▶ ARBEITSAUFTRÄGE
[a] Übersetzen Sie den folgenden Satz aus dem Lesetext ins Englische: „Bei der Anmeldung erhält jeder eine Sporttasche und detailliertes Infomaterial.“
[b] Beantworten Sie anhand des Lesetextes diese Fragen:
(i) Auf welcher Länge wird der See umlaufen?
(ii) Wie viel kostet die Fahrt mit Bus, Metro, Bus und Zug bis zum Startort Siofok?
(iii) Wie lang ist die Etappe 1 von Siofok nach Fonyod?
[c] Zitieren Sie aus dem Lesetext wörtlich die Stelle von „Bei der Anmeldung“ bis einschließlich „nicht regulierbar war.“.

▶ LESETEXT
- - - - - - -

In die engere Auswahl kam auch der Etappenlauf im Bergischen Land, der mir aber mit dem Konzept der 5 einzelnen Runden und dem Kennlernen der Gegend beim Röntgenlauf 2010 weit weniger attraktiv vorkam.
Dagegen reizte es, den Plattensee wiederzusehen, an dem ich 1993 mal im Sommerurlaub war. Der See wird hier in einer Länge von 195.4 km im Uhrzeigersinn in 4 Tagesetappen umlaufen. Dabei dienen 2 Hotels als Unterkunft. Zu den übrigen Start- bzw. Zielorten finden Bustransfers statt.


Anreise

Nach Budapest gibt es bei zeitiger Buchung billige Flüge für unter 100 Euro hin und zurück, wofür man alleine nicht mal eine Strecke Autofahren kann, so dass ich flog. Man muss zwar mit Bus, Metro, Bus bis zum Zug mehrfach umsteigen, aber das Ganze kostet auch nur 12 Euro bis zum Startort Siofok. Dort war es mit 13 Grad warm, was sich auch in der Nacht nur auf 12 Grad abkühlte.
Bei der Anmeldung erhält jeder eine Sporttasche und detailliertes Infomaterial. Im Hotel erkannte ich gleich Roland Riedel, den ich als Mitkonkurrenten auf Spitzenplätze einstufte, aber im Tempo wohl etwas überschätzt habe. Die Hotelzimmer waren unangenehm überheizt, was im Zimmer nicht regulierbar war.


Blick von der 8. Hoteletage nach unten *3


Und von unten nach oben *3


Etappe 1 : Siofok - Fonyod, 46.7km


Am Start direkt beim Hotel *1


Nach km 2 von 195 *1


Der Tag begann übel : Das Frühstück blieb nicht drin. Nach mehrfachem Übergeben vorm Lauf (kam es vom Abendessen, dem überhitzten Zimmer oder Magnesium auf nüchternen Magen ?) startete ich vorsichtig. Es regnete in Strömen, was wiedermal Schlangenlinien um tiefe Pfützen erforderte.

- - - - - - -

▶ AUSGANGSDATEN
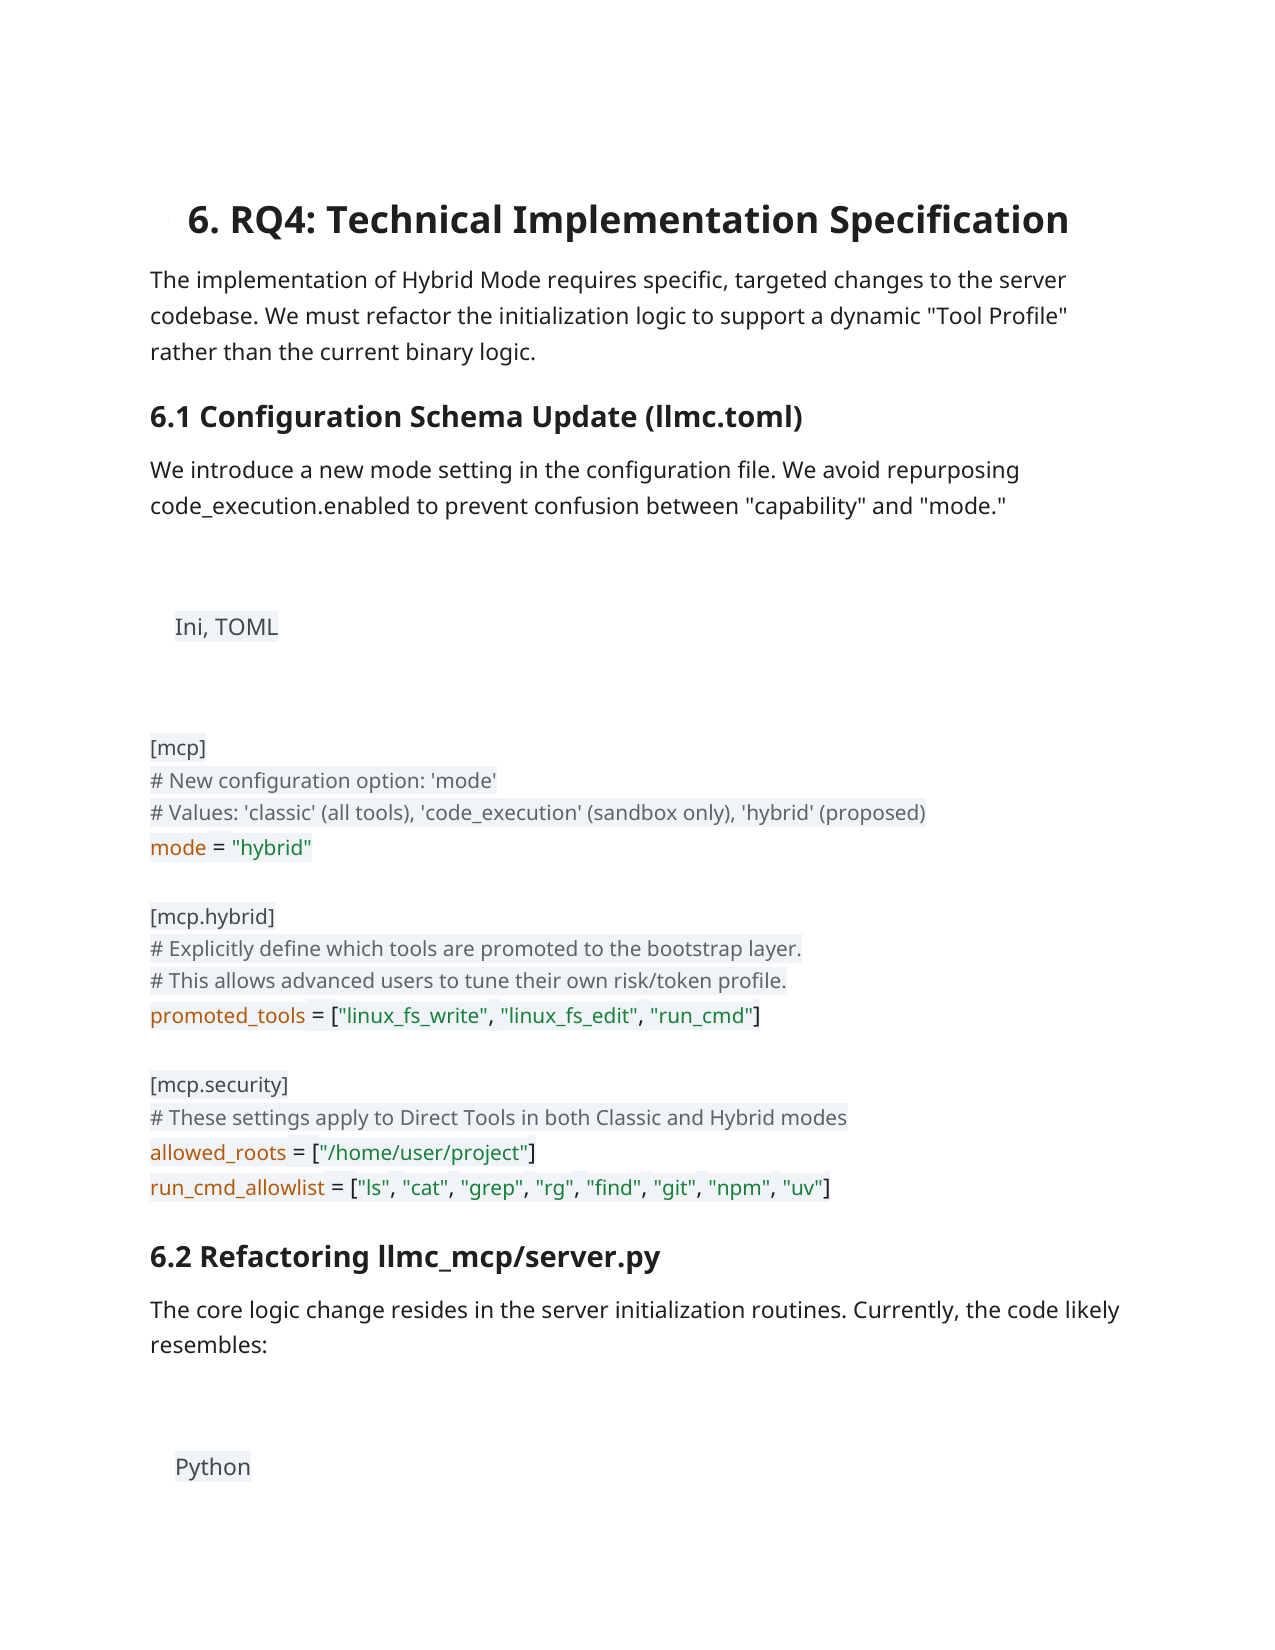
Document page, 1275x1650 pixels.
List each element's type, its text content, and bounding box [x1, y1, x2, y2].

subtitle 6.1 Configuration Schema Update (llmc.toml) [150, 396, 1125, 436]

- - - - - - -

▶ ERGEBNISSE DER REIHE
[a] At registration, everyone receives a sports bag and detailed information material.

[b]
(i) 195.4 km
(ii) 12 Euro
(iii) 46.7 km

[c]
Bei der Anmeldung erhält jeder eine Sporttasche und detailliertes Infomaterial. Im Hotel erkannte ich gleich Roland Riedel, den ich als Mitkonkurrenten auf Spitzenplätze einstufte, aber im Tempo wohl etwas überschätzt habe. Die Hotelzimmer waren unangenehm überheizt, was im Zimmer nicht regulierbar war.